Porque é que o rio ganha ao mar em julho
A diferença não é só de multidão. A água doce de uma albufeira ou de um açude aquece muito mais depressa do que o mar, e a meio de julho consegue estar nos 22 a 24 graus quando o Atlântico ainda anda pelos 18. Para quem leva crianças, isto muda tudo: ninguém sai da água a tremer ao fim de cinco minutos. As sombras também são reais — choupos, freixos e salgueiros à beira-rio dão um fresco que nenhum chapéu de praia consegue imitar.
Outra coisa que se nota logo é o preço. Numa praia fluvial típica do centro do país, um dia para uma família de quatro pessoas resolve-se com o depósito do carro a custo zero e um almoço no café da aldeia por uns 40 a 50 euros. A mesma família no litoral algarvio gasta isso só em estacionamento, gelados e aluguer de chapéu. Não é uma alternativa pobre — é, muitas vezes, a melhor opção.

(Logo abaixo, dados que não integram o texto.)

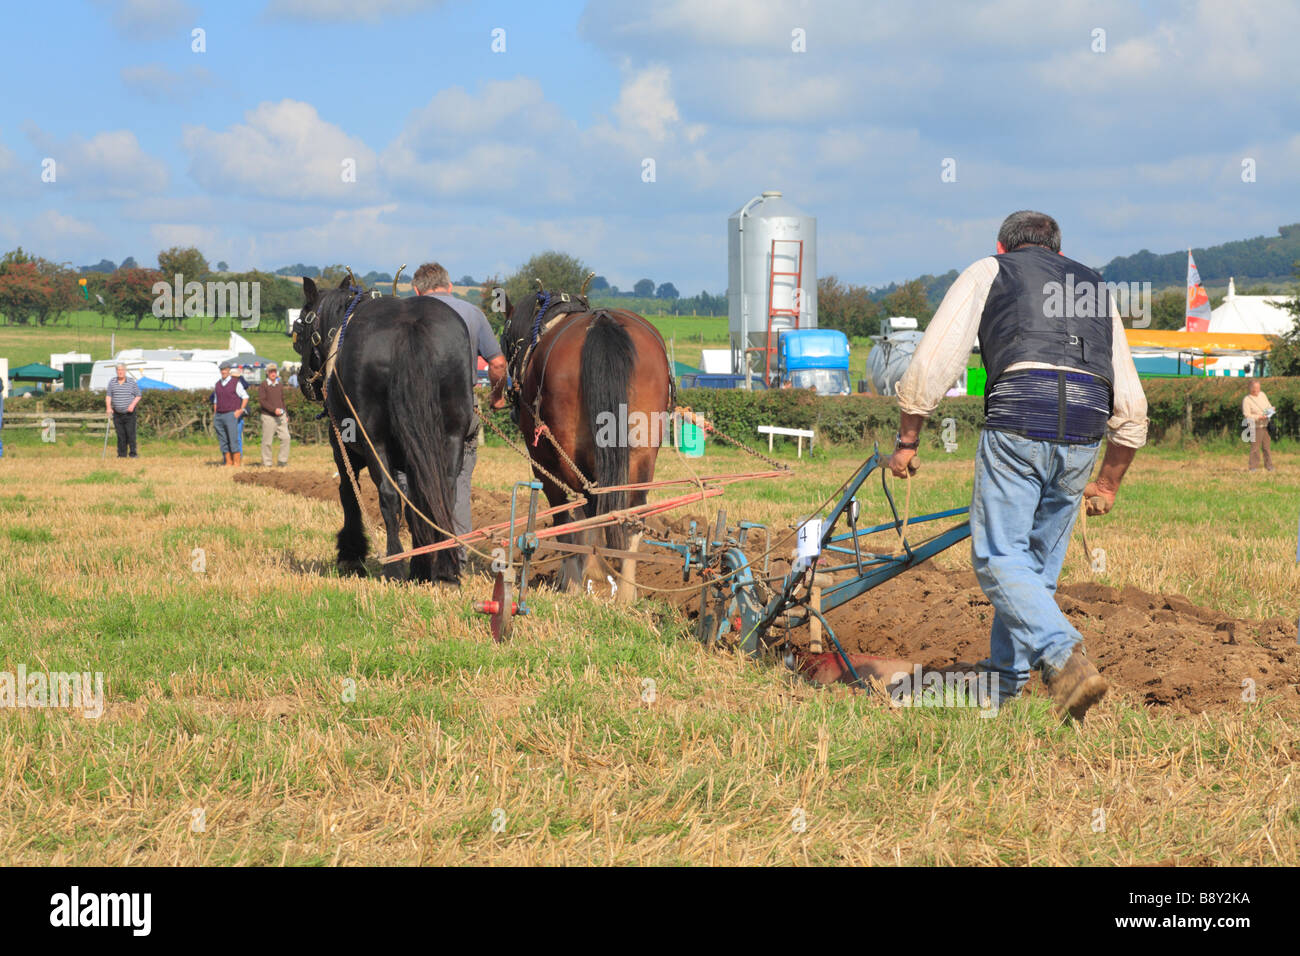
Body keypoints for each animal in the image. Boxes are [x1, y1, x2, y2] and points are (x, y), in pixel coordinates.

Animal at [295, 273, 478, 580]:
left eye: (299, 327)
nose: (302, 380)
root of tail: (410, 326)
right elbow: (416, 503)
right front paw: (421, 565)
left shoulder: (343, 446)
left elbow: (350, 493)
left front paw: (351, 554)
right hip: (451, 437)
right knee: (443, 492)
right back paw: (442, 569)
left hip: (374, 440)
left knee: (388, 497)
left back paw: (394, 564)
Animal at [501, 287, 676, 600]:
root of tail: (603, 322)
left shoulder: (544, 465)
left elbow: (566, 519)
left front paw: (571, 577)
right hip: (643, 453)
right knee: (631, 511)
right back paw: (625, 592)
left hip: (565, 453)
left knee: (585, 506)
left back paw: (586, 577)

Quatro rios que valem a viagem
No coração da serra da Estrela, a Praia Fluvial de Loriga tem piscinas naturais escavadas no granito, com a água da serra a descer gelada mesmo em agosto. É das poucas onde apetece uma camisola ao fim da tarde, e isso, em pleno verão, é um luxo.
Mais a sul, no Alentejo, a Praia Fluvial de Mértola e as albufeiras do Guadiana são uma surpresa para quem associa a região só a planície seca. A água está morna, há sombra de eucaliptos e, ao entardecer, o céu fica de um cor de laranja que não se vê no litoral.

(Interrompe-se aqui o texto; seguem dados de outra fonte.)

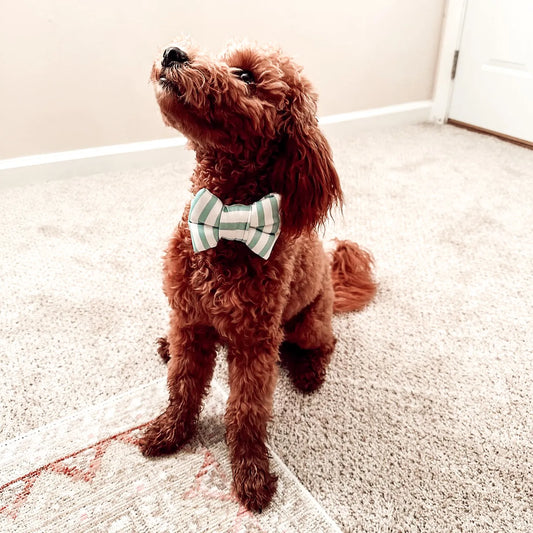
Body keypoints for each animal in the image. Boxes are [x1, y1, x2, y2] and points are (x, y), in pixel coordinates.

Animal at [139, 41, 376, 512]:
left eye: (246, 76)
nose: (173, 52)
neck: (227, 221)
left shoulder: (255, 343)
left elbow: (246, 412)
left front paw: (251, 475)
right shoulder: (189, 320)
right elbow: (182, 385)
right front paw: (169, 432)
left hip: (306, 324)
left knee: (326, 343)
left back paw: (308, 374)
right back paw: (164, 346)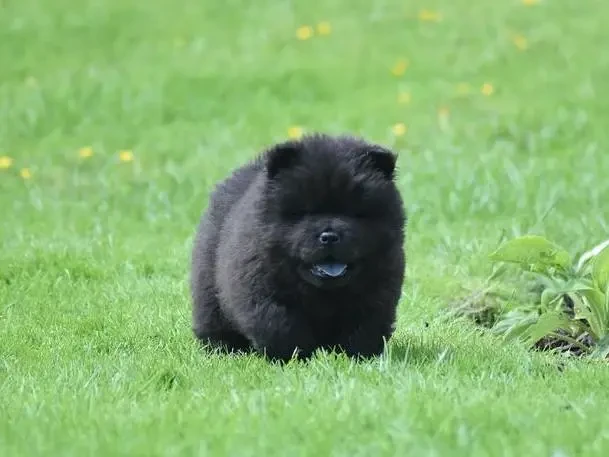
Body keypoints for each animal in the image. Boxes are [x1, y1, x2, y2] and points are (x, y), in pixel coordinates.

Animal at [192, 134, 406, 362]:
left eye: (354, 214)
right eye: (304, 212)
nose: (329, 236)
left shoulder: (377, 292)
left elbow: (364, 327)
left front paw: (356, 356)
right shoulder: (263, 290)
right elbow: (279, 323)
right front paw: (293, 357)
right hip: (209, 292)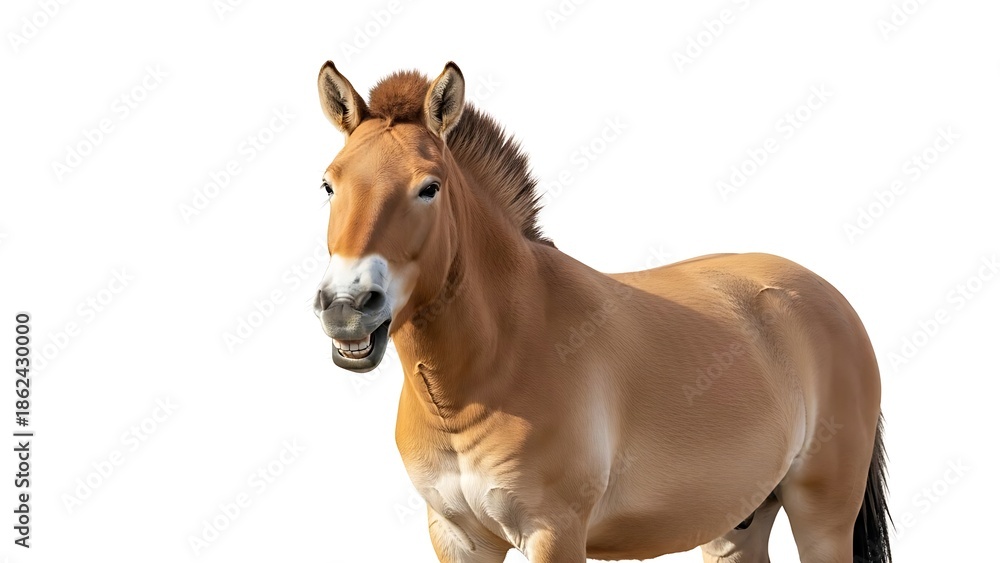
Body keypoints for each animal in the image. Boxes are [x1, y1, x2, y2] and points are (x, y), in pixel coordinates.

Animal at [312, 60, 891, 563]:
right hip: (737, 523)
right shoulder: (457, 538)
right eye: (329, 184)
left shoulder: (554, 533)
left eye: (429, 187)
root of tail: (828, 296)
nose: (346, 307)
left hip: (821, 517)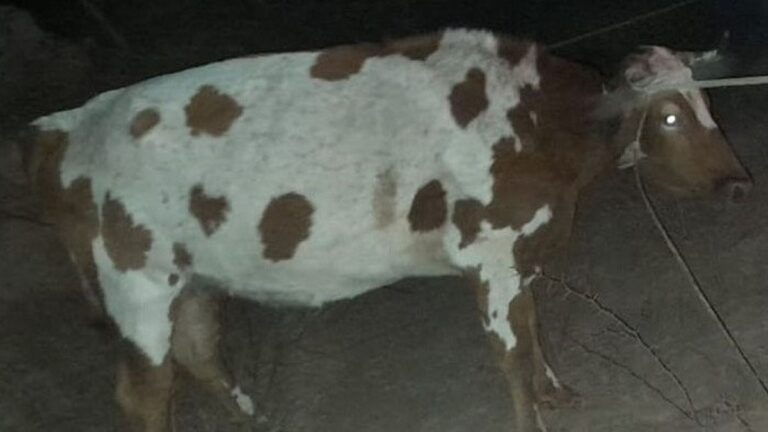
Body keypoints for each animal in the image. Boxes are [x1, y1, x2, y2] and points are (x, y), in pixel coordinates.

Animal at [20, 28, 750, 431]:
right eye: (669, 118)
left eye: (705, 104)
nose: (738, 184)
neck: (542, 125)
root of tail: (66, 125)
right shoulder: (490, 252)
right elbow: (511, 350)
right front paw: (533, 412)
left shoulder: (518, 254)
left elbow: (533, 323)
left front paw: (556, 390)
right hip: (138, 286)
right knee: (144, 393)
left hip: (193, 282)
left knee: (199, 353)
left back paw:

Algumas que merecem a deslocação:
- Fragas de São Simão (Figueiró dos Vinhos) — encaixada num desfiladeiro de xisto, com um restaurante de pendurado na rocha que serve um arroz de pato sério.
- Praia Fluvial do Alvôco das Várzeas, perto de Oliveira do Hospital, onde o rio forma poços fundos óptimos para saltos — com a devida prudência.
- A Senhora da Graça, em Pedrógão Pequeno, com uma ponte romana mesmo ao lado e poucos turistas durante a semana.
- E, no Gerês, as poças do rio Arado, que não são bem praia mas valem cada quilómetro de estrada estreita, entre outras.
O que levar (e o que deixar em casa)
O erro clássico de quem está habituado ao mar é levar chinelos de borracha lisos. No rio, as pedras do fundo são escorregadias e cobertas de algas — umas sapatilhas de água baratas, daquelas que se compram na Decathlon por menos de 15 euros, poupam um tornozelo torcido. O resto do equipamento de praia normal funciona, mas há um detalhe: muitas praias fluviais do interior não têm bar nem casa de banho a funcionar fora de agosto, por isso convém levar água e sanduíches.
Há também a questão dos cuidados. A água de rio parece sempre mais limpa do que é, e nem todas as praias fluviais têm análise de qualidade atualizada — vale a pena confirmar no site da Agência Portuguesa do Ambiente antes de meter as crianças dentro de água. Onde há bandeira azul, está garantido; nas poças isoladas do norte, fica ao critério de cada um.
Fins de semana: o segredo é chegar cedo
Numa praia fluvial conhecida, como as Fragas de São Simão, o parque de estacionamento enche antes das 11 da manhã num sábado de julho. Quem chega às nove e meia apanha sombra, lugar e a água ainda parada antes de toda a gente entrar. Quem chega ao meio-dia dá meia volta e procura outra à pressa. A diferença de uma hora e meia decide o dia inteiro.
Para fugir mesmo à confusão, ficam os dias de semana. Uma terça-feira em Loriga em pleno agosto pode dar-lhe uma piscina natural quase só para si — e essa, sim, é a imagem que vale a pena guardar do verão.